## Exercise
The entries below contain a line with "left ankle: (324, 516, 30)" and a line with "right knee: (623, 441, 10)". Quote exactly those two lines and all lines between them.
★ ★ ★
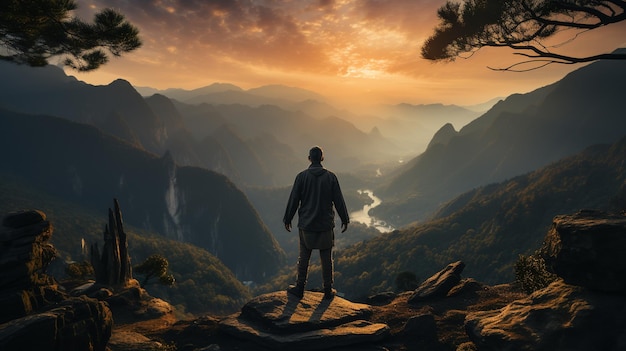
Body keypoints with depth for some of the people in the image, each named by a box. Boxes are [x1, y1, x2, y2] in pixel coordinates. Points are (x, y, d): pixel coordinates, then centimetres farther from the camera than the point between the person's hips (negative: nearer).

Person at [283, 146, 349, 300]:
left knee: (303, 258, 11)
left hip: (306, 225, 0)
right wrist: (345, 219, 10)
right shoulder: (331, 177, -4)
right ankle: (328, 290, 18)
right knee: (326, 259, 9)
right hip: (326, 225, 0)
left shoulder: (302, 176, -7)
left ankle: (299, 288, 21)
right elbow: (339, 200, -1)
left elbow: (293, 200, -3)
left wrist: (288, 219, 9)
★ ★ ★
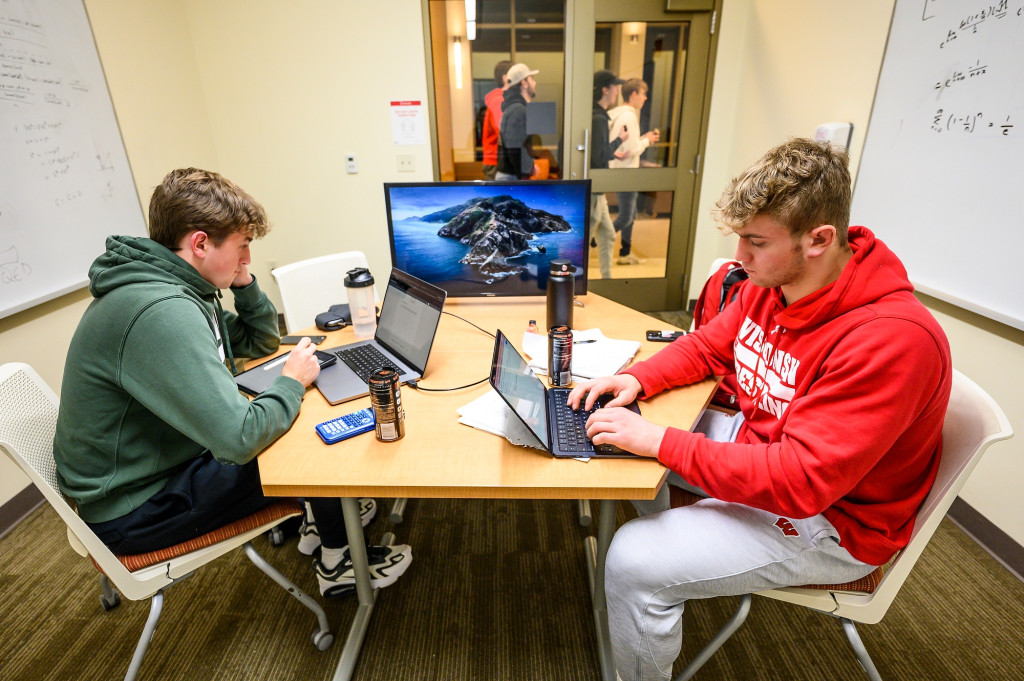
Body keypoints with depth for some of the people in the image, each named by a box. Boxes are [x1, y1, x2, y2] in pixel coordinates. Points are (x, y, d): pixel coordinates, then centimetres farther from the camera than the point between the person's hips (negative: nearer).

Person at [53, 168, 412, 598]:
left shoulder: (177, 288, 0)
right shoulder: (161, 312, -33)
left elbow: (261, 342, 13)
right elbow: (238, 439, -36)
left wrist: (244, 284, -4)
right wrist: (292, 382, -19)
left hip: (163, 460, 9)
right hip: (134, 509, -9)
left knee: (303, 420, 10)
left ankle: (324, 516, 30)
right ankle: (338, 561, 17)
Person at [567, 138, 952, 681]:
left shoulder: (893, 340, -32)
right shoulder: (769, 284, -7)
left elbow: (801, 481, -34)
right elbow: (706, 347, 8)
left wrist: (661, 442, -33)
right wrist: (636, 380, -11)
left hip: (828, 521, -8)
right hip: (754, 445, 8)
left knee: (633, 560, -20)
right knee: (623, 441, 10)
★ ★ ★
## Task response
left ankle: (324, 516, 30)
right ankle: (338, 561, 17)
Person at [567, 138, 952, 681]:
left shoulder: (893, 340, -32)
right shoulder: (769, 284, -7)
left elbow: (801, 481, -34)
right elbow: (706, 347, 8)
left wrist: (661, 442, -33)
right wrist: (636, 380, -11)
left hip: (828, 521, -8)
right hip: (754, 445, 8)
left knee: (633, 560, -20)
right knee: (623, 441, 10)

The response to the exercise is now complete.